|Image: Warner Bros|
Comic book movies aside, it’s been a summer of big-grossing R-rated comedies, with The Hangover Part 2 and Bridesmaids scoring big at the box office. Now it’s Horrible Bosses’ turn to try its hand.
Nick (Jason Bateman) toils away for slave-driving psycho Harken (Kevin Spacey). Kurt (Jason Sudeikis) has to deal with Pellit (Colin Farrell), the sleazy cokehead who’s just inherited the business. And Dale (Charlie Day) is being sexually harassed by the voracious Julia (Jennifer Aniston). The three friends decide to kill their bosses, but it’s not going to be easy.
In terms of attracting an audience, the biggest draw is clearly supposed to be the bosses themselves, with Farrell, Spacey and Aniston cutting loose and hamming it up gleefully. But it’s the actors playing the hapless trio of employees that are the best reason to watch Horrible Bosses.
Bateman (Juno) has been in need of a really good starring vehicle since the much mourned Arrested Development, and although this isn’t it, he shares a great chemistry with his two co-stars. Sudeikis (SNL, Hall Pass) brings an easy charm to his sleazier character, while Day (It’s Always Sunny in Philadelphia) is very funny indeed as the skittish and naive Dale. Jamie Foxx also scores laughs as their “murder consultant” Motherfucker Jones.
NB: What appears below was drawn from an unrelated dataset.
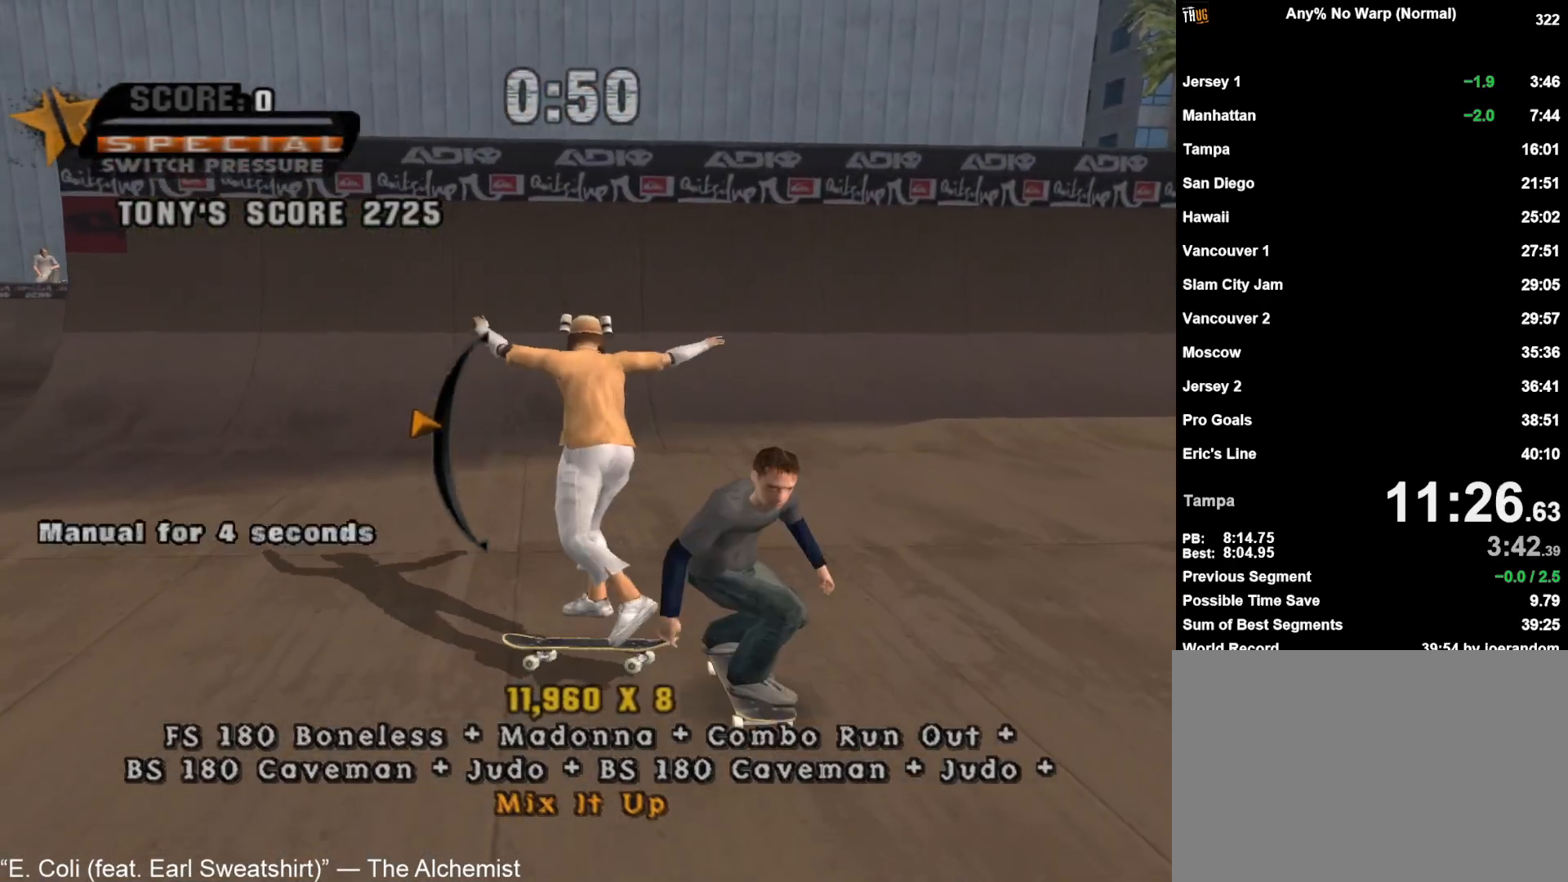
{"buttons": ["L2"], "left_stick": "center", "right_stick": "center", "events": [[17, "DPAD_UP", "down"], [100, "DPAD_UP", "up"], [217, "DPAD_DOWN", "down"], [333, "DPAD_DOWN", "up"]]}
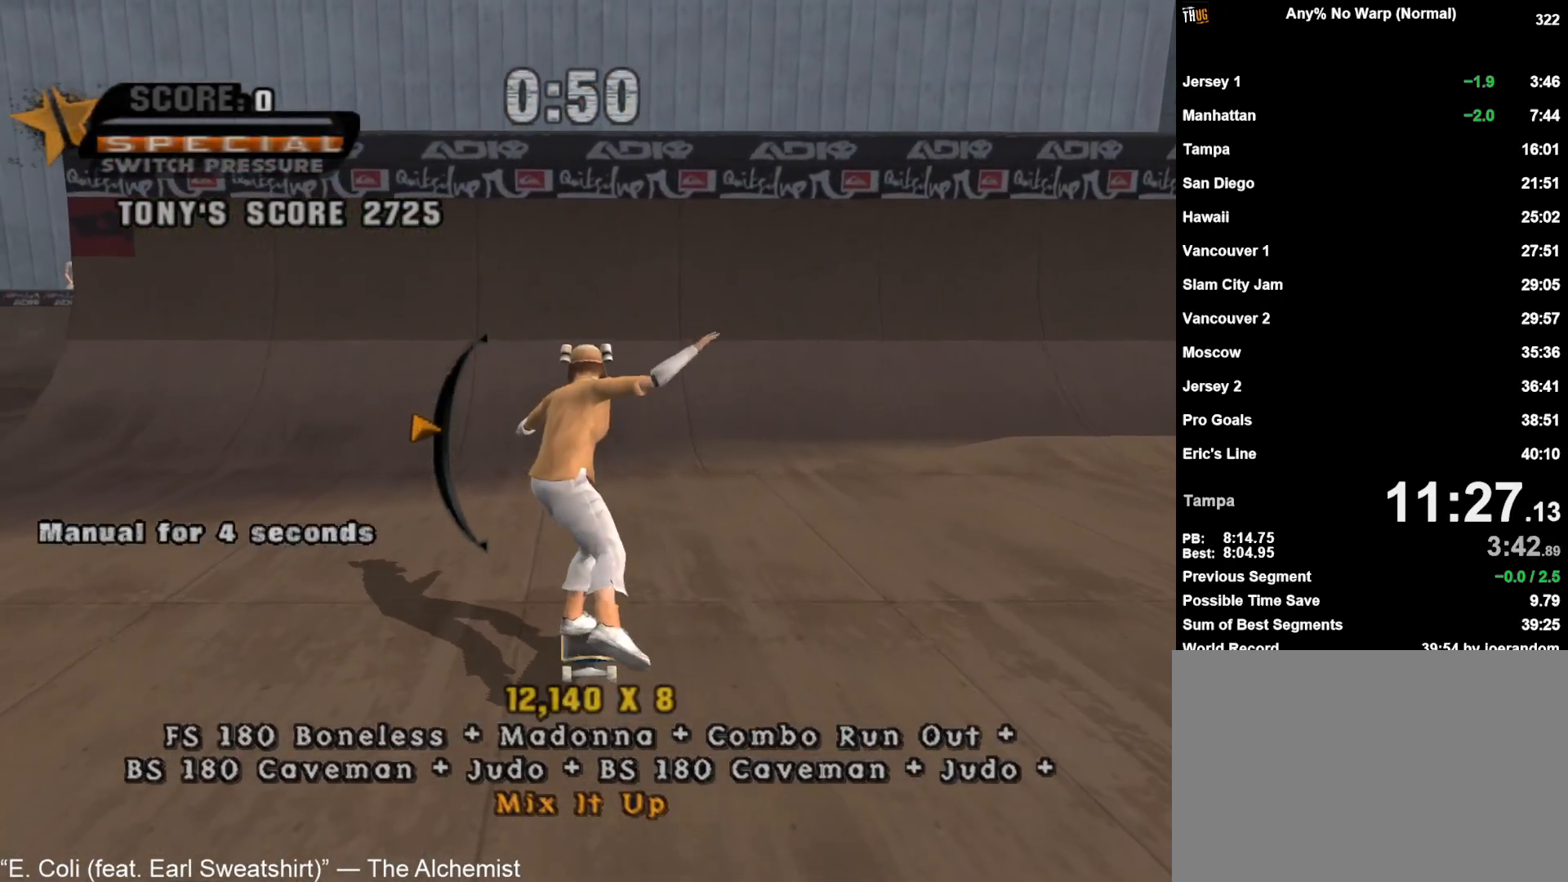
{"buttons": ["L2"], "left_stick": "center", "right_stick": "center", "events": [[50, "DPAD_UP", "down"], [133, "DPAD_UP", "up"]]}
The general plot is pretty dark stuff, but director Seth Gordon (The King of Kong, Four Christmases) keeps the pace brisk and avoids dwelling on anything too mean-spirited (well, mostly). The film works best when it allows the three leads room to riff off each other. A succession of well-constructed in-jokes, quick-fire dialogue, and obscure movie references (Snow Falling on Cedars, anyone?) make their scenes tremendously enjoyable. Things get a little trickier when we’re asked to believe that a trio this likeable and relatable could seriously consider murdering anyone. They’re still good when they’re split up, but the scenes with their bosses grow repetitive. We get it: Spacey’s evil, Aniston’s a nymphomaniac, and Farrell is repulsive (although the latter gets a lot less screen-time).
It’s let down by a disappointing ending and there are surprisingly few big laughs, but if you’re looking for an entertaining way to pass 90-odd minutes, Bateman, Sudeikis, and Day make it worth your time.
Verdict: Funny, but not hysterical, it’s the three on-form lead actors that are worth paying to see.